Unloading Ollama Models Instantly
Ollama is great. It makes running open-source large language models accessible to the masses. When running it in conjunction with a frontend such as open-webui or continue.dev, it's a very powerful tool enabling local and private AI completions.
However, most of those frontends take advantage of the keep_alive
parameter to mantain a model in VRAM for a set period of time. 99% of the time, this is exactly what you want. The other 1% of the time, you want that model out of your VRAM immediatelyso you can use your GPU for something else (think, gaming or model fine-tuning).
Fortunately, there's an easy solution to this. To clear a model from memory immediately, you just need to pass a value of 0
for keep_alive
AND the same model that's currently in memory.
E.g.,
curl http://localhost:11434/api/generate -d '{"model": "llama3.2", "keep_alive": 0}'
If you attempt to pass it a different model other than the one that's currently in memory, this doesn't work. For the sake of speed and not having to remember this command, we can create a bash/zsh alias that
- Looks up the in-use model via
ollama ps
- Uses the output of
ollama ps
to pass the current model into the curl command
the output of ollama ps
looks like:
NAME ID SIZE PROCESSOR UNTIL
llama3.2 38056bbcbb2d 21 GB 100% GPU 2 minutes from now
The code
clear_ollama_model() {
# Extract the model name from 'ollama ps'
local model_name=$(ollama ps | awk 'NR==2 {print $1}')
# Check if a model is loaded
if [ -z "$model_name" ]; then
echo "No model is currently loaded."
return 1
fi
# Use the extracted model name in the curl command
curl http://localhost:11434/api/generate -d "{\"model\": \"$model_name\", \"keep_alive\": 0}"
}
# Create an alias for this function
alias clear_ollama="clear_ollama_model"
How it works
ollama ps | awk 'NR==2 {print $1}'
: This command extracts the model name from the second line of ollama ps output, which corresponds to the currently loaded model.NR==2
: Selects the second line.{print $1}
: Prints the first field (the model name) from that line.

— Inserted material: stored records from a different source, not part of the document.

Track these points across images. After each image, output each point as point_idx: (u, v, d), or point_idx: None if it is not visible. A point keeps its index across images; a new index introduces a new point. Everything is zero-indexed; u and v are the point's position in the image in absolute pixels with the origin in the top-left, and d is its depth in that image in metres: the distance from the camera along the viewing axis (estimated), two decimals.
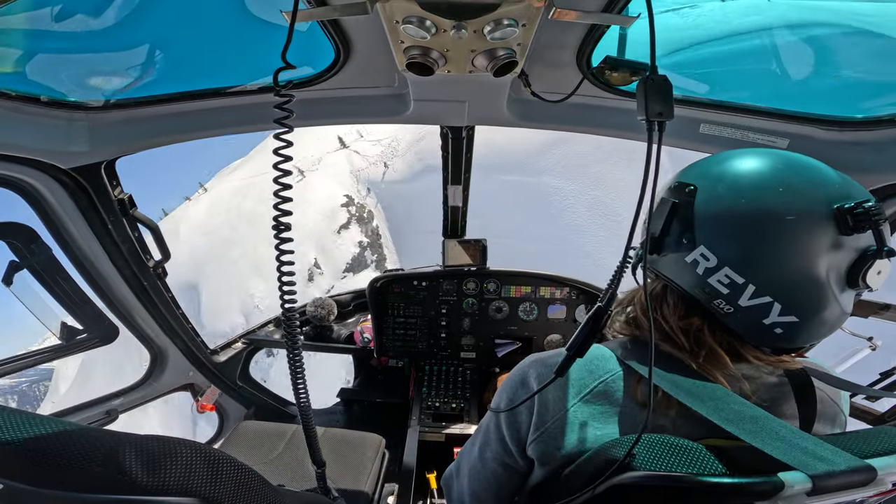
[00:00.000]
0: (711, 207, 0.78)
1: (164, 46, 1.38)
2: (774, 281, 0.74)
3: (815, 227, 0.71)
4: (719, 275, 0.76)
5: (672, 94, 0.80)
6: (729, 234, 0.76)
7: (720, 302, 0.78)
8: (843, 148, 1.38)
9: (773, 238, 0.72)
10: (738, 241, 0.75)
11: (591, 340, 0.83)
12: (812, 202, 0.72)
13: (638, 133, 1.58)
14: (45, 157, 1.45)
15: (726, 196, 0.77)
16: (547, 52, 1.25)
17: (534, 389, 0.92)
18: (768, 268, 0.73)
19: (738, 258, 0.75)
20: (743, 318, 0.77)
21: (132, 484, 0.67)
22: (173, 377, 2.48)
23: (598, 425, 0.85)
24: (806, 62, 1.57)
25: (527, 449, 0.94)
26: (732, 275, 0.75)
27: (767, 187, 0.75)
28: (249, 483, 0.85)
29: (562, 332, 2.64)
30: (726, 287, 0.76)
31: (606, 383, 0.87)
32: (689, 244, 0.79)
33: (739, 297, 0.76)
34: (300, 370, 1.17)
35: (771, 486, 0.61)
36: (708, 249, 0.77)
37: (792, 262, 0.72)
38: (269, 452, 2.15)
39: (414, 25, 1.00)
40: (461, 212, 2.47)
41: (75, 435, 0.69)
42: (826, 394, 0.88)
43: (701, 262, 0.78)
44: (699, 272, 0.78)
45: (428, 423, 2.40)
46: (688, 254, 0.79)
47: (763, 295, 0.74)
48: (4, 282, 1.63)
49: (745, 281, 0.74)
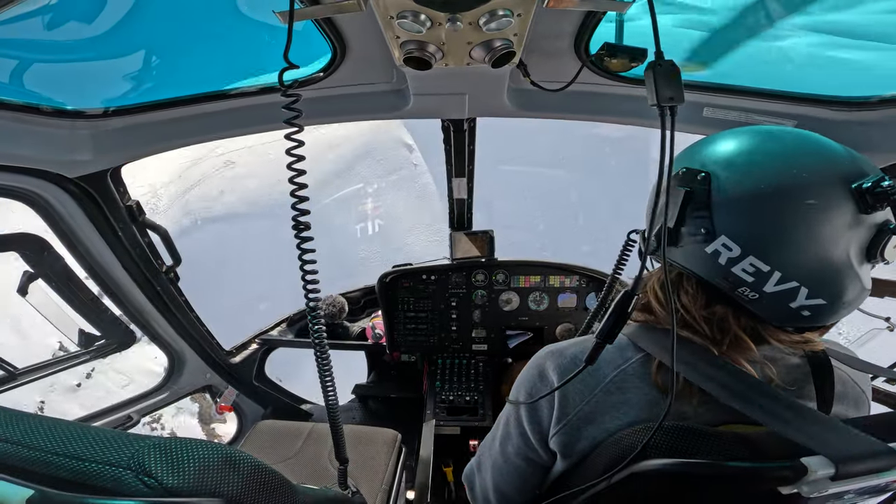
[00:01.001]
0: (730, 196, 0.75)
1: (160, 52, 1.39)
2: (801, 266, 0.72)
3: (836, 208, 0.70)
4: (743, 264, 0.74)
5: (681, 79, 0.78)
6: (752, 223, 0.73)
7: (744, 290, 0.76)
8: (851, 128, 1.36)
9: (797, 224, 0.71)
10: (762, 229, 0.73)
11: (620, 326, 0.81)
12: (831, 183, 0.71)
13: (641, 118, 1.56)
14: (50, 166, 1.47)
15: (745, 183, 0.74)
16: (544, 42, 1.23)
17: (553, 381, 0.92)
18: (794, 253, 0.72)
19: (764, 246, 0.73)
20: (768, 303, 0.76)
21: (157, 486, 0.68)
22: (191, 379, 2.52)
23: (619, 414, 0.85)
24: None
25: (549, 441, 0.94)
26: (758, 263, 0.73)
27: (785, 172, 0.73)
28: (270, 482, 0.86)
29: (573, 320, 2.63)
30: (751, 275, 0.74)
31: (626, 372, 0.86)
32: (708, 234, 0.76)
33: (765, 283, 0.74)
34: (328, 369, 1.19)
35: (793, 471, 0.61)
36: (730, 239, 0.74)
37: (817, 246, 0.71)
38: (287, 451, 2.18)
39: (409, 20, 0.99)
40: (466, 204, 2.47)
41: (100, 439, 0.70)
42: (849, 376, 0.87)
43: (723, 252, 0.75)
44: (721, 262, 0.76)
45: (443, 416, 2.40)
46: (707, 244, 0.77)
47: (790, 280, 0.73)
48: (20, 292, 1.66)
49: (771, 268, 0.73)
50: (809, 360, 0.84)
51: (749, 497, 0.75)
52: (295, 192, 0.93)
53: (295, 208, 0.94)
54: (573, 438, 0.89)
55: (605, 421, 0.85)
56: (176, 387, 2.46)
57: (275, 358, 3.03)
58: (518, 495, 1.09)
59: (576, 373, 0.86)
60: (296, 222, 0.95)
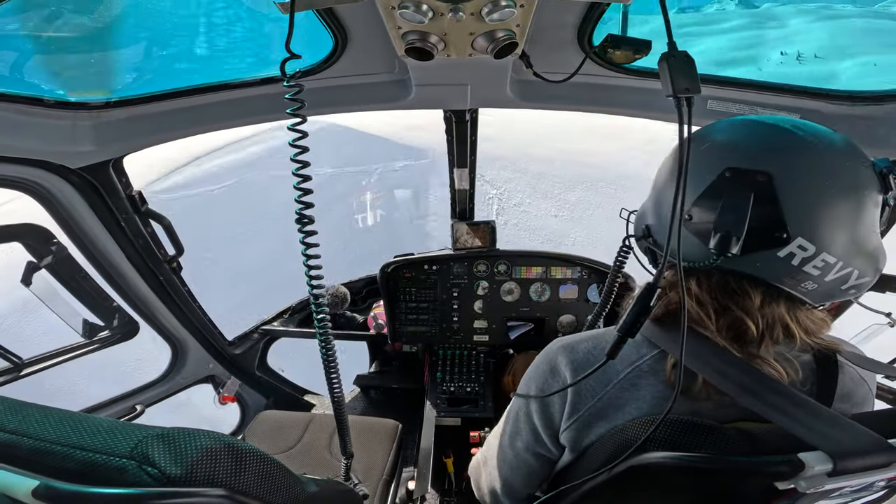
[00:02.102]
0: (799, 194, 0.73)
1: (163, 43, 1.38)
2: (857, 252, 0.74)
3: (874, 194, 0.73)
4: (816, 261, 0.73)
5: (696, 69, 0.77)
6: (822, 220, 0.72)
7: (808, 283, 0.75)
8: (854, 122, 1.36)
9: (859, 215, 0.73)
10: (831, 225, 0.72)
11: (642, 320, 0.79)
12: (866, 171, 0.74)
13: (645, 110, 1.55)
14: (52, 157, 1.47)
15: (811, 181, 0.73)
16: (547, 33, 1.23)
17: (565, 376, 0.91)
18: (854, 242, 0.73)
19: (834, 241, 0.72)
20: (823, 290, 0.76)
21: (161, 476, 0.69)
22: (194, 370, 2.53)
23: (631, 410, 0.84)
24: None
25: (560, 436, 0.94)
26: (828, 258, 0.73)
27: (842, 164, 0.73)
28: (273, 472, 0.87)
29: (574, 312, 2.63)
30: (819, 270, 0.74)
31: (640, 368, 0.86)
32: (784, 238, 0.73)
33: (827, 274, 0.74)
34: (333, 364, 1.19)
35: (790, 467, 0.61)
36: (805, 239, 0.72)
37: (866, 231, 0.74)
38: (289, 441, 2.20)
39: (410, 10, 0.98)
40: (468, 194, 2.46)
41: (105, 429, 0.71)
42: (860, 375, 0.87)
43: (798, 254, 0.73)
44: (794, 263, 0.74)
45: (443, 407, 2.41)
46: (782, 248, 0.74)
47: (848, 266, 0.74)
48: (24, 282, 1.67)
49: (837, 259, 0.73)
50: (815, 357, 0.84)
51: (748, 491, 0.75)
52: (300, 184, 0.93)
53: (299, 201, 0.94)
54: (583, 434, 0.89)
55: (617, 417, 0.85)
56: (179, 377, 2.47)
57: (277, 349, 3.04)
58: (525, 488, 1.10)
59: (597, 367, 0.83)
60: (300, 215, 0.95)
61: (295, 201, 0.95)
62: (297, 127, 0.93)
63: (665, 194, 0.88)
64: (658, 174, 0.94)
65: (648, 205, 0.96)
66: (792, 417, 0.69)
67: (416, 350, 2.87)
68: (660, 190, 0.91)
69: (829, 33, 15.77)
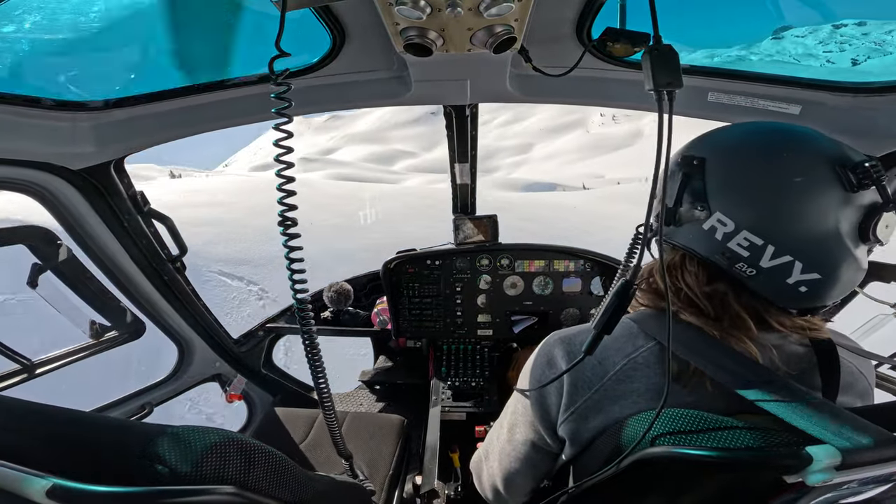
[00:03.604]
0: (722, 175, 0.80)
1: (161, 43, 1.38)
2: (792, 240, 0.75)
3: (821, 185, 0.73)
4: (738, 238, 0.77)
5: (679, 63, 0.79)
6: (743, 199, 0.77)
7: (742, 265, 0.79)
8: (857, 113, 1.34)
9: (785, 200, 0.74)
10: (752, 205, 0.76)
11: (619, 316, 0.83)
12: (817, 163, 0.75)
13: (646, 103, 1.54)
14: (53, 159, 1.48)
15: (735, 162, 0.79)
16: (546, 27, 1.22)
17: (562, 368, 0.92)
18: (785, 228, 0.75)
19: (755, 220, 0.76)
20: (766, 279, 0.78)
21: (172, 475, 0.70)
22: (201, 368, 2.55)
23: (628, 403, 0.85)
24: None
25: (558, 429, 0.95)
26: (751, 237, 0.76)
27: (774, 153, 0.77)
28: (281, 469, 0.88)
29: (578, 305, 2.63)
30: (746, 250, 0.77)
31: (635, 361, 0.86)
32: (704, 212, 0.80)
33: (760, 258, 0.77)
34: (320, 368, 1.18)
35: (797, 460, 0.61)
36: (724, 215, 0.78)
37: (806, 221, 0.74)
38: (296, 438, 2.22)
39: (408, 6, 0.98)
40: (470, 188, 2.46)
41: (116, 429, 0.72)
42: (857, 367, 0.87)
43: (719, 228, 0.79)
44: (718, 238, 0.79)
45: (448, 402, 2.42)
46: (704, 221, 0.81)
47: (783, 254, 0.75)
48: (29, 284, 1.68)
49: (765, 242, 0.76)
50: (815, 349, 0.84)
51: (754, 484, 0.76)
52: (283, 185, 0.93)
53: (282, 203, 0.93)
54: (581, 426, 0.89)
55: (614, 410, 0.86)
56: (186, 376, 2.49)
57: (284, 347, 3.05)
58: (526, 483, 1.10)
59: (575, 362, 0.88)
60: (282, 217, 0.94)
61: (278, 203, 0.94)
62: (283, 127, 0.92)
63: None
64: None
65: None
66: (792, 410, 0.69)
67: (421, 345, 2.88)
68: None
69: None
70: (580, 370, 0.89)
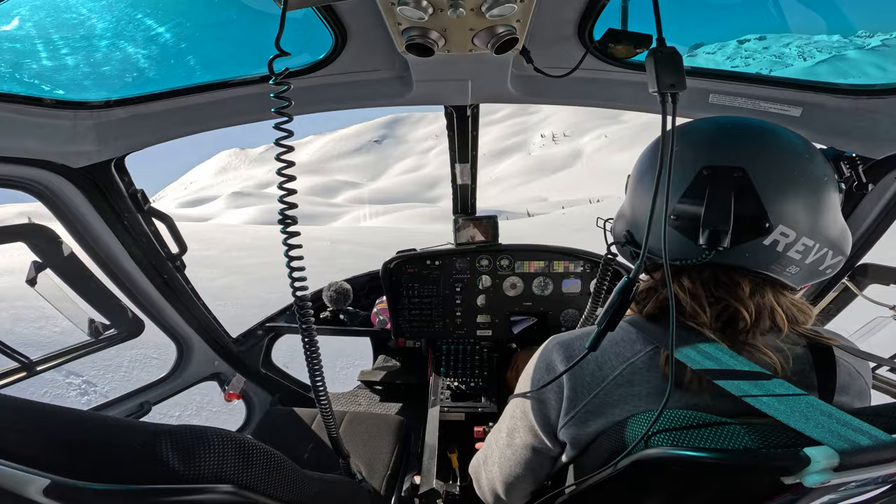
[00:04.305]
0: (773, 186, 0.78)
1: (162, 42, 1.38)
2: (830, 233, 0.81)
3: (833, 181, 0.80)
4: (798, 245, 0.79)
5: (683, 66, 0.79)
6: (797, 206, 0.78)
7: (792, 268, 0.82)
8: (858, 116, 1.35)
9: (824, 198, 0.79)
10: (805, 210, 0.78)
11: (622, 314, 0.83)
12: (824, 159, 0.82)
13: (647, 105, 1.55)
14: (54, 157, 1.48)
15: (781, 173, 0.79)
16: (548, 28, 1.22)
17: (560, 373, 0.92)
18: (826, 224, 0.80)
19: (809, 225, 0.79)
20: (804, 272, 0.83)
21: (169, 473, 0.70)
22: (200, 367, 2.54)
23: (628, 407, 0.85)
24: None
25: (558, 434, 0.95)
26: (807, 241, 0.79)
27: (806, 156, 0.80)
28: (279, 468, 0.88)
29: (577, 306, 2.63)
30: (800, 254, 0.80)
31: (635, 365, 0.86)
32: (767, 228, 0.78)
33: (807, 257, 0.80)
34: (318, 367, 1.17)
35: (795, 462, 0.61)
36: (786, 226, 0.78)
37: (834, 215, 0.81)
38: (295, 437, 2.22)
39: (410, 6, 0.98)
40: (470, 189, 2.46)
41: (113, 428, 0.72)
42: (854, 367, 0.87)
43: (781, 241, 0.79)
44: (779, 250, 0.80)
45: (447, 402, 2.42)
46: (766, 237, 0.79)
47: (823, 248, 0.81)
48: (29, 282, 1.68)
49: (815, 242, 0.79)
50: (811, 350, 0.84)
51: (752, 486, 0.76)
52: (283, 184, 0.92)
53: (282, 201, 0.93)
54: (582, 430, 0.89)
55: (614, 413, 0.86)
56: (185, 375, 2.49)
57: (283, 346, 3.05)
58: (526, 487, 1.10)
59: (579, 359, 0.88)
60: (283, 215, 0.94)
61: (279, 201, 0.94)
62: (284, 126, 0.92)
63: (642, 197, 0.93)
64: (633, 178, 0.97)
65: (626, 209, 0.99)
66: (790, 411, 0.69)
67: (420, 345, 2.88)
68: (637, 193, 0.94)
69: (570, 113, 16.23)
70: (580, 375, 0.89)
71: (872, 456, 0.61)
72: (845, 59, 1.57)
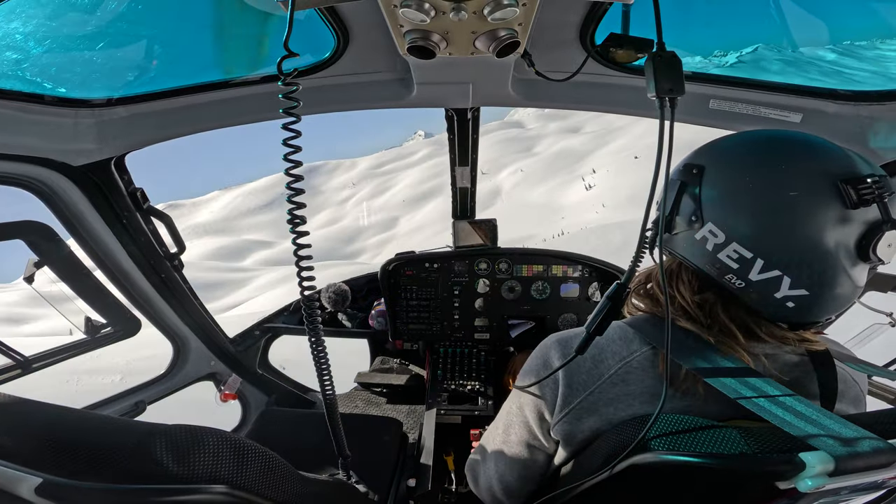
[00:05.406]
0: (717, 186, 0.80)
1: (165, 41, 1.38)
2: (782, 255, 0.74)
3: (818, 201, 0.71)
4: (728, 250, 0.78)
5: (682, 70, 0.79)
6: (736, 211, 0.77)
7: (731, 277, 0.79)
8: (858, 122, 1.35)
9: (777, 214, 0.73)
10: (744, 218, 0.77)
11: (611, 319, 0.84)
12: (815, 178, 0.72)
13: (648, 110, 1.55)
14: (54, 155, 1.48)
15: (731, 173, 0.79)
16: (549, 32, 1.23)
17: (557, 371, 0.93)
18: (775, 243, 0.74)
19: (745, 234, 0.76)
20: (754, 292, 0.78)
21: (163, 473, 0.69)
22: (196, 367, 2.53)
23: (622, 406, 0.85)
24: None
25: (552, 430, 0.95)
26: (741, 250, 0.76)
27: (770, 166, 0.76)
28: (274, 469, 0.88)
29: (575, 310, 2.63)
30: (735, 262, 0.78)
31: (630, 364, 0.87)
32: (697, 221, 0.81)
33: (749, 271, 0.77)
34: (325, 363, 1.18)
35: (791, 467, 0.61)
36: (715, 226, 0.79)
37: (798, 237, 0.73)
38: (291, 438, 2.20)
39: (412, 9, 0.98)
40: (470, 192, 2.46)
41: (107, 427, 0.71)
42: (850, 374, 0.88)
43: (710, 239, 0.79)
44: (709, 248, 0.80)
45: (444, 405, 2.41)
46: (697, 231, 0.81)
47: (772, 269, 0.75)
48: (27, 280, 1.67)
49: (754, 255, 0.76)
50: (812, 359, 0.84)
51: (748, 490, 0.76)
52: (291, 184, 0.92)
53: (291, 201, 0.93)
54: (575, 428, 0.90)
55: (609, 412, 0.86)
56: (181, 374, 2.48)
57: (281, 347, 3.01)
58: (522, 485, 1.10)
59: (566, 362, 0.89)
60: (291, 215, 0.94)
61: (287, 201, 0.94)
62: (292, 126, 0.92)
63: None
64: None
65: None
66: (785, 417, 0.69)
67: (417, 348, 2.87)
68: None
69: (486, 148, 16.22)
70: (575, 372, 0.90)
71: (868, 461, 0.61)
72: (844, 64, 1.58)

- Function Definition: The function
clear_ollama_model
encapsulates the logic for clearing the model. It checks if a model is loaded and then sends the appropriate curl command to clear it. - Alias Creation: The alias
clear_ollama
is created to call the function, making it easy to run from your terminal.
Usage
After adding this code to your ~/.zshrc, you need to reload the configuration file or restart your terminal session:
source ~/.zshrc
Now, you can simply type clear_ollama
in your zsh terminal to clear the currently loaded Ollama model from VRAM.